# WHAT NEEDS TO BE DONE
Show, from the records below, all lines that contain the word "Posting".

# Dataset entries
◆ ◆ ◆ ◆ ◆

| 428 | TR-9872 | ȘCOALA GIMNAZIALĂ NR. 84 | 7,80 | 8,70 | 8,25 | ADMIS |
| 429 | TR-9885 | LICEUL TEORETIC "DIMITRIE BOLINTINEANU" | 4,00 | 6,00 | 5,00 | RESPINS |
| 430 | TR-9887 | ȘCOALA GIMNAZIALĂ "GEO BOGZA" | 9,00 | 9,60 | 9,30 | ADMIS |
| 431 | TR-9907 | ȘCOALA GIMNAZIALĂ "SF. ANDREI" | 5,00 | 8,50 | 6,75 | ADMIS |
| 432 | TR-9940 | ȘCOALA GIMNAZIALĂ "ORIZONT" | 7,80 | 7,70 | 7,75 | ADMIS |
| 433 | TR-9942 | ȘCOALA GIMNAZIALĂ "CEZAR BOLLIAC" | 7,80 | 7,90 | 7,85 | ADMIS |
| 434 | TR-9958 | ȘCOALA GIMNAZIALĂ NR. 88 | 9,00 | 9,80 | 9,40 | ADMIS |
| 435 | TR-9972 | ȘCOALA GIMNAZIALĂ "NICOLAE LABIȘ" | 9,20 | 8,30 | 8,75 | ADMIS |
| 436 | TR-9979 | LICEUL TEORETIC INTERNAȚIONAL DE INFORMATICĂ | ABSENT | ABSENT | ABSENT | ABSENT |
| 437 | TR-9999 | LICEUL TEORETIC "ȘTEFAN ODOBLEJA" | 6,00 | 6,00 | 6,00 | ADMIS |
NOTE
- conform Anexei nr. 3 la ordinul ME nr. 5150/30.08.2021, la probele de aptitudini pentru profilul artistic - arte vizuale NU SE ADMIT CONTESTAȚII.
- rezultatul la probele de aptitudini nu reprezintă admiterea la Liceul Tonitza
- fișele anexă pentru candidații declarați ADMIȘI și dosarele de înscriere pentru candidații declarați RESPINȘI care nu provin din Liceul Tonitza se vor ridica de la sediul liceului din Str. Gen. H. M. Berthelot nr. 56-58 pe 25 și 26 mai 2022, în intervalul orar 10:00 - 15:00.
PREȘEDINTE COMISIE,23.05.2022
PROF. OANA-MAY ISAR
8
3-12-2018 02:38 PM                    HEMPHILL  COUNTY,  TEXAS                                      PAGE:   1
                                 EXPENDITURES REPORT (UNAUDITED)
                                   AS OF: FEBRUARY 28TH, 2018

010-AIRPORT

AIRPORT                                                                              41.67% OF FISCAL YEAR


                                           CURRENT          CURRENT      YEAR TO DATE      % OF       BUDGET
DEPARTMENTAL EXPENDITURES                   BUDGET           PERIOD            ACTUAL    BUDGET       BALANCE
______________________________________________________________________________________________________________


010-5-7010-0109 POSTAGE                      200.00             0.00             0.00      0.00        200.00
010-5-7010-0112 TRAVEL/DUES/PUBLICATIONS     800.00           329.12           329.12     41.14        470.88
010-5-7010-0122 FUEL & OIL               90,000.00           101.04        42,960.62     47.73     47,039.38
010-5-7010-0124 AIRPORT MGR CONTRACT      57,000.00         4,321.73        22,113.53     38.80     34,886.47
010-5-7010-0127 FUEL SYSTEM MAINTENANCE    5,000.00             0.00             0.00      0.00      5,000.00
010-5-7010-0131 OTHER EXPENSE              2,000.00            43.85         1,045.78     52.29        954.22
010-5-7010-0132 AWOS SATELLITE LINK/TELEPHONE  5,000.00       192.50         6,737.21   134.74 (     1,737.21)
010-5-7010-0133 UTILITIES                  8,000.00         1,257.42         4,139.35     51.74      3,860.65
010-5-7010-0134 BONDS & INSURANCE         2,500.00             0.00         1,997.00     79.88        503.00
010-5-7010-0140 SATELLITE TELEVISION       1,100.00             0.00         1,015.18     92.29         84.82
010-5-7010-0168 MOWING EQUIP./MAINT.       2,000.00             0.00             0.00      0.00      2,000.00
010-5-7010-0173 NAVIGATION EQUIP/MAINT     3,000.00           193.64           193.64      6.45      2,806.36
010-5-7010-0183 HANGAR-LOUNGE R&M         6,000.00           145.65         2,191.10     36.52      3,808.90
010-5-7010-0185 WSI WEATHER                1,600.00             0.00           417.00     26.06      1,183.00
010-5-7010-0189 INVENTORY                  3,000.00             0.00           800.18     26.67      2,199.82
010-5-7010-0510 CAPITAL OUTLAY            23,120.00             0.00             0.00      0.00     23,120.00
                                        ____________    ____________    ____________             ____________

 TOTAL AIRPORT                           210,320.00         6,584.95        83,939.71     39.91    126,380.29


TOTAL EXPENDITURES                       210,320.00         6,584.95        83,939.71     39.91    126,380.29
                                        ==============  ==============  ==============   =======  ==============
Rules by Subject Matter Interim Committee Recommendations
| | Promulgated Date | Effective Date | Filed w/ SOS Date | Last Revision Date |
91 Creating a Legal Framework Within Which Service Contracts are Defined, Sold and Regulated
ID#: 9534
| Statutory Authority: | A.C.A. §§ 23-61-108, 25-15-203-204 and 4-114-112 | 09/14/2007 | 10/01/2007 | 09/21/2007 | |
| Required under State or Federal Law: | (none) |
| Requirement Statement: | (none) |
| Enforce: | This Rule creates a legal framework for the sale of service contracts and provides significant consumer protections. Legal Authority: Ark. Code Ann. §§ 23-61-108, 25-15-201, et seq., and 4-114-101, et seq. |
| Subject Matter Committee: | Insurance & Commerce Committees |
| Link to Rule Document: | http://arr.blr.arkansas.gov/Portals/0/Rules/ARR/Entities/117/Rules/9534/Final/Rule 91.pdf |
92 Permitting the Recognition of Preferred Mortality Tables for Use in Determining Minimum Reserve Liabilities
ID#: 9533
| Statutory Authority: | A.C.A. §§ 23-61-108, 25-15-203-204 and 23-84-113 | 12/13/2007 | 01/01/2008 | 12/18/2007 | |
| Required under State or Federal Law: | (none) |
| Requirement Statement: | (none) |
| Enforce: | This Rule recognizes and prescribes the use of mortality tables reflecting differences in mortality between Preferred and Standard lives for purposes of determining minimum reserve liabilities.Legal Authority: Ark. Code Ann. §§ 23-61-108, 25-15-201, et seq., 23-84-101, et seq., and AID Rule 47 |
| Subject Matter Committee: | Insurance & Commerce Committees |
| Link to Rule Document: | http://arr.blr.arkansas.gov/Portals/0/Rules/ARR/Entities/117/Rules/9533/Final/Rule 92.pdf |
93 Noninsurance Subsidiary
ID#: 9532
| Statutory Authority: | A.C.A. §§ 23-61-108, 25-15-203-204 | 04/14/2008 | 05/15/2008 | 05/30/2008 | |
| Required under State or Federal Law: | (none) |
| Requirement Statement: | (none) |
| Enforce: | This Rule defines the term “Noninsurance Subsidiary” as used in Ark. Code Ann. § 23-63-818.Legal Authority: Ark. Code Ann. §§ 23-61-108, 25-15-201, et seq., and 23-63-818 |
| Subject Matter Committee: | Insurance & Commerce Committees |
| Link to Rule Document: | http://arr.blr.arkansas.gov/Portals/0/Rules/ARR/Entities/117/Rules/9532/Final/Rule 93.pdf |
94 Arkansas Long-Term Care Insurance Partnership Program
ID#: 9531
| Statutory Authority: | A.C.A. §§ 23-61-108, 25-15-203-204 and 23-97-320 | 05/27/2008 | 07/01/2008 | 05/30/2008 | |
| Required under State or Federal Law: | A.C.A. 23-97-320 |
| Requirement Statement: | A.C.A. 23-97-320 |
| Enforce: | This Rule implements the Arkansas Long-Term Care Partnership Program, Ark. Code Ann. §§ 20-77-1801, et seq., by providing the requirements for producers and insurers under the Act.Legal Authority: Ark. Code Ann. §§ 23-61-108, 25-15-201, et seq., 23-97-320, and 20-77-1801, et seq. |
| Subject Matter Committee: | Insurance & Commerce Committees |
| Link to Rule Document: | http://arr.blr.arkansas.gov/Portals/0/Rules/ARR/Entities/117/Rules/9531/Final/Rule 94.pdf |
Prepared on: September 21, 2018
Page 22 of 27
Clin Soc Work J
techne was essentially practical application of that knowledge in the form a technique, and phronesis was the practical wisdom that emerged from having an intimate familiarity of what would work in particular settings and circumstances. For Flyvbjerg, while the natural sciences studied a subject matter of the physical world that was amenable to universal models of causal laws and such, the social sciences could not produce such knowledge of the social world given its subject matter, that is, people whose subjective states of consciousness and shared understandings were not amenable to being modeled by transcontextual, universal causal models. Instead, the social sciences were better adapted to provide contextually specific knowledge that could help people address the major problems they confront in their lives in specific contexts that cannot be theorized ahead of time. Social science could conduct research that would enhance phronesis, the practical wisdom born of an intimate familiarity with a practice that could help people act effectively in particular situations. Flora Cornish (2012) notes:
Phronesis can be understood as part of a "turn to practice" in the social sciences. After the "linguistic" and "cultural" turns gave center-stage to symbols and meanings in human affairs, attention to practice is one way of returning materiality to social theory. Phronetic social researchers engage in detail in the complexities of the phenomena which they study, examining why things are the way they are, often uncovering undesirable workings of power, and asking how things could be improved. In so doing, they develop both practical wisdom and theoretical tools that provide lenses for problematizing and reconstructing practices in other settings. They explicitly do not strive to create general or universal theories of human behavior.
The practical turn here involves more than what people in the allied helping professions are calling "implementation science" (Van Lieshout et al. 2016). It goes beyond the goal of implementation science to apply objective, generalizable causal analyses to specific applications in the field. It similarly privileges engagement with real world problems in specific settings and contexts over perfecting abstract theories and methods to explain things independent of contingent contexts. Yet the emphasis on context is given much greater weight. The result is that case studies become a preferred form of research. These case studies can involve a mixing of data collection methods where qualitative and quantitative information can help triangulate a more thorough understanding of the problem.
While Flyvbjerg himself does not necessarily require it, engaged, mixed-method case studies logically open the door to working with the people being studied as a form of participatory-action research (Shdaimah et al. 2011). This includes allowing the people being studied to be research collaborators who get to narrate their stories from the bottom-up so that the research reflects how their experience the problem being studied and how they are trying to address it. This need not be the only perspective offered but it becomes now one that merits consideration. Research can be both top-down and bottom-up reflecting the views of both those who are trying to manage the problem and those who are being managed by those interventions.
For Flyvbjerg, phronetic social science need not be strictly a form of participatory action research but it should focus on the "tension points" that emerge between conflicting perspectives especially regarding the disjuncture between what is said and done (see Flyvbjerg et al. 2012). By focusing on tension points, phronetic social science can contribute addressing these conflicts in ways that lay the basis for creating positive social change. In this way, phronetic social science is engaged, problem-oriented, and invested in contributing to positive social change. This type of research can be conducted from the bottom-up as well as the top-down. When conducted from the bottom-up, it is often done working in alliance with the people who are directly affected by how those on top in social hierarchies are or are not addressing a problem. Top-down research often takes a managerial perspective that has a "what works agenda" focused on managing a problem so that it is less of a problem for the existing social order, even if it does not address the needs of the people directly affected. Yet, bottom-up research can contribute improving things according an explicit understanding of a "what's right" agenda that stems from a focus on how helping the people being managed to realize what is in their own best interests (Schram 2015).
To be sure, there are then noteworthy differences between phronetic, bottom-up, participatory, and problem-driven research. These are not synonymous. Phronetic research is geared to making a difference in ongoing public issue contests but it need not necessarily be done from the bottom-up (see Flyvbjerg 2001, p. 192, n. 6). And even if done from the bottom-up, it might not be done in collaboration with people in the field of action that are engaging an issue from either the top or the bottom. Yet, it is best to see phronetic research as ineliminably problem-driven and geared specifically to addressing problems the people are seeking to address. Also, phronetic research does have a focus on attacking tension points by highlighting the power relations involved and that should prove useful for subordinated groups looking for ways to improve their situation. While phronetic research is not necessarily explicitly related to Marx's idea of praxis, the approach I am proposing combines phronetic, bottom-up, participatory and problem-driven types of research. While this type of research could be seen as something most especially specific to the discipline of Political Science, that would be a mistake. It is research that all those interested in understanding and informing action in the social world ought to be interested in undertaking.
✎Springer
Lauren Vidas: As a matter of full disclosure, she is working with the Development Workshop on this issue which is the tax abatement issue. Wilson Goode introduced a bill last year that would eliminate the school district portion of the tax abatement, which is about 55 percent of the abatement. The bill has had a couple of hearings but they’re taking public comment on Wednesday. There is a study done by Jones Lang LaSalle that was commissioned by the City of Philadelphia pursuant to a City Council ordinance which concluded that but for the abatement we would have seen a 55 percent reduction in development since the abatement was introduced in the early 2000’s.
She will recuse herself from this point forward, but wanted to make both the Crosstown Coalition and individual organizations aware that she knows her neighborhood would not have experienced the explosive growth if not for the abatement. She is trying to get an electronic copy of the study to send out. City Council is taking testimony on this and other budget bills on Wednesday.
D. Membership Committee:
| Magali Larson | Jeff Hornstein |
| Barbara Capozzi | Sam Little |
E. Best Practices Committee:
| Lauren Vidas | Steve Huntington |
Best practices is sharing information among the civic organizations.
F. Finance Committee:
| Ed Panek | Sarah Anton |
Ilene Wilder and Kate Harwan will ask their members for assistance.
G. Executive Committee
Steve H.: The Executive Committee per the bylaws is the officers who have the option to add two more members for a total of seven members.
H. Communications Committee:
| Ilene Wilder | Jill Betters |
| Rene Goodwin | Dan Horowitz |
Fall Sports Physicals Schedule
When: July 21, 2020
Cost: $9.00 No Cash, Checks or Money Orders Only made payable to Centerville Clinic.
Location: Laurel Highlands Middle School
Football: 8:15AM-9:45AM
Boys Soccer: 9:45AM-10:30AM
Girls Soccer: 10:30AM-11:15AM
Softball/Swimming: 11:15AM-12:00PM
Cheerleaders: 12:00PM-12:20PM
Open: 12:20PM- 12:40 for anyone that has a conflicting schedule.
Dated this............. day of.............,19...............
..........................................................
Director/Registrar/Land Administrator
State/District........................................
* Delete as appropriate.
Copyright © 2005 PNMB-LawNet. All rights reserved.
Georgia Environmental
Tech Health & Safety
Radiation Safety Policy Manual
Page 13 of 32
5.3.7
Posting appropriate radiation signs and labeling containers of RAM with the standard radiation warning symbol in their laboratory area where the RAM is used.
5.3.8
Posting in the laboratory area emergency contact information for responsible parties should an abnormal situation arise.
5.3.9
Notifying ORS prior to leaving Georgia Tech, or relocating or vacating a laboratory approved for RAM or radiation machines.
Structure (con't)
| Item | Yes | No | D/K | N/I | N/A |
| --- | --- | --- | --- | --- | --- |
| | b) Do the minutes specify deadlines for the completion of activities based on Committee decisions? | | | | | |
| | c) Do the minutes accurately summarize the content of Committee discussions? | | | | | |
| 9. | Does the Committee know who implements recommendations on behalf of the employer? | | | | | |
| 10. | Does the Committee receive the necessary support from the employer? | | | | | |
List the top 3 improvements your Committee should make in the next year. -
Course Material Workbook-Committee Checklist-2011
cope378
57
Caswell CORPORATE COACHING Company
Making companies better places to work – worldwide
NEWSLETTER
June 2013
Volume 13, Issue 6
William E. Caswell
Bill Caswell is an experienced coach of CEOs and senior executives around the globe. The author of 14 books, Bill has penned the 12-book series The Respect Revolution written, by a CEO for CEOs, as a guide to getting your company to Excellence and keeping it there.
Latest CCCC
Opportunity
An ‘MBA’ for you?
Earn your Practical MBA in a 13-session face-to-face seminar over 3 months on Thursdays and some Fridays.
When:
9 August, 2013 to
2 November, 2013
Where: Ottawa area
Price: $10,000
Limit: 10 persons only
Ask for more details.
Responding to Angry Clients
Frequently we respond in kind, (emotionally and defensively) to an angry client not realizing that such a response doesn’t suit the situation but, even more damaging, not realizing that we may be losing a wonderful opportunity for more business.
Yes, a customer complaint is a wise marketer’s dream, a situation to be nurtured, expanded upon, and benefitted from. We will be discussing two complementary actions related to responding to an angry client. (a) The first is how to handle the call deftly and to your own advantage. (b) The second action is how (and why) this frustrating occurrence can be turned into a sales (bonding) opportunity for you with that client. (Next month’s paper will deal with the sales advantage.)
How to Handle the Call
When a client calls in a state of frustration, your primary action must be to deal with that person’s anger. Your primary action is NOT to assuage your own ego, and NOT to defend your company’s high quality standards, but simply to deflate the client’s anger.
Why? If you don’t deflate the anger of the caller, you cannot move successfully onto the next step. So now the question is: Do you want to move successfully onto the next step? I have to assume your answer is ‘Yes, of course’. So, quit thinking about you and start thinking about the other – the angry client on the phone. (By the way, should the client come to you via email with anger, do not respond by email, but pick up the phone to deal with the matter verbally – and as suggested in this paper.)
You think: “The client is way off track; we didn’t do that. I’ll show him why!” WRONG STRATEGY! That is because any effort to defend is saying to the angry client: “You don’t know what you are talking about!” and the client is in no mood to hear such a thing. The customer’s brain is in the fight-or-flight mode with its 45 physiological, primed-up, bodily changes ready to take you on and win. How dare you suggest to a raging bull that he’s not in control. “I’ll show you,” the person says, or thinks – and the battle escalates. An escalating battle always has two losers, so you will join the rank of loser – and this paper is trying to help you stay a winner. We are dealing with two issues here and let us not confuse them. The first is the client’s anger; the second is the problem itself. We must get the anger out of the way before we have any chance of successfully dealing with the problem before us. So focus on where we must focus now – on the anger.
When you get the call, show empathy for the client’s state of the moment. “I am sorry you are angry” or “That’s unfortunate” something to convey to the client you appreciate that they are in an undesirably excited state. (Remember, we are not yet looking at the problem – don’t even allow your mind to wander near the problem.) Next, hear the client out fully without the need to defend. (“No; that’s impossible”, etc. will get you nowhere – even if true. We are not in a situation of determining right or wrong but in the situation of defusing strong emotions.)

◆ ◆ ◆ ◆ ◆

# TASK OUTPUT
Posting appropriate radiation signs and labeling containers of RAM with the standard radiation warning symbol in their laboratory area where the RAM is used.
Posting in the laboratory area emergency contact information for responsible parties should an abnormal situation arise.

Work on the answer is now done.